Fashion illustration and technical sketches are part of the design process. The designer creates a road map for patternmakers, sewers and cutters to follow by taking initial design concepts and transforming the sketches into illustrations by adding colour and fabric textures. Most designers use illustration or technical sketch templates for repeated styles each season, which are commonly referred to as flats. Drawing these illustration and technical sketch templates enables new designers to familiarise themselves with fabrics' natural drape and silhouettes.
- Skill level:
Things you need
- Sketch pad
- Drawing pencil (your medium choice)
- Models (optional)
Draw your fashion illustration in your sketch pad in your chosen medium. Start with an easy design, such as a model in a basic, black sheath dress. Look through haute couture fashion magazines and study the stylised figures generally associated with fashion illustration. Note how each illustrator draws the model's face, hair and garment, as well as what medium he uses, such as pastel, charcoal, wax crayon, marker, watercolour or drawing pencils.
Draw nine horizontal lines in your sketch pad with your pencil. Keep your illustration in view. Space each line equally. The bottom line represents your feet, the second represents your calves, followed by the knees, thighs, abdomen, your elbows and waist on the same line, and your chest and chin. The top line rests over the head. Keep in mind these are guide points only.
Regardless of how unique your illustration is, make sure your sketch displays basic anatomical knowledge.
Sketch an outline stylised figure of the illustration you chose in Step 1, within the guidelines. Keep in mind that stylised figures are modified. Generally the head is smaller, the neck is slimmer and longer, and the legs and thighs are longer and leaner. Practice these stylised figures using different garment combinations, such as a top with a pant, or a jacket and skirt. These outlines are your templates for future sketches. Make several copies if you'd like.
Sketch different body poses. Once you have mastered the guidelines, sketch poses with different garment combinations. You do not have to use the guidelines. It is best to work with models and have them stand in poses such as looking downward, leaning slightly back, holding a bag or with their hands on their hips. This helps you study the body's weight distribution, which is key to fashion illustration.
Sketch the outline of the poses. These outlines are your template for future sketches. Once you have your stylised figure in your desired poses, trace over the template and add different garment silhouettes and clothing details.
Draw the garment's outline. Choose your category, such as blouses, trousers, jeans, skirts or dresses. Each garment category has a specific silhouette, such as a contoured shape, flared leg cuff or an A-line sweep. The outline drawings are the start of the template. These templates are commonly known as technical sketches—or flats—within the fashion industry.
Add within the silhouette design details that will be repeated. For example, if your template is a polo knit top and you will be repeating set-in sleeves, a front dropped shoulder seam and bottom hem side slits, draw these details into your template. Leave blank areas within your template for design details you will alter, such as different front placket lengths or chest pockets.

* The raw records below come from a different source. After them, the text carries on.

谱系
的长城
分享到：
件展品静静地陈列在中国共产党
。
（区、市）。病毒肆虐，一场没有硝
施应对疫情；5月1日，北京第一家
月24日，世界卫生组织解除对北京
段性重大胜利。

Draw within your template the garment's silhouette fit details, such as darts, pleats or a significant drape. Add to your template only the fit details that will be repeated in future styles. For example, if you are repeating a tailored skirt with darts as part of your collection, draw the darts within the skirt template. You can use the same skirt template and change other details, such as adding front pockets, seam work or side slits. Make copies of your templates for future designs.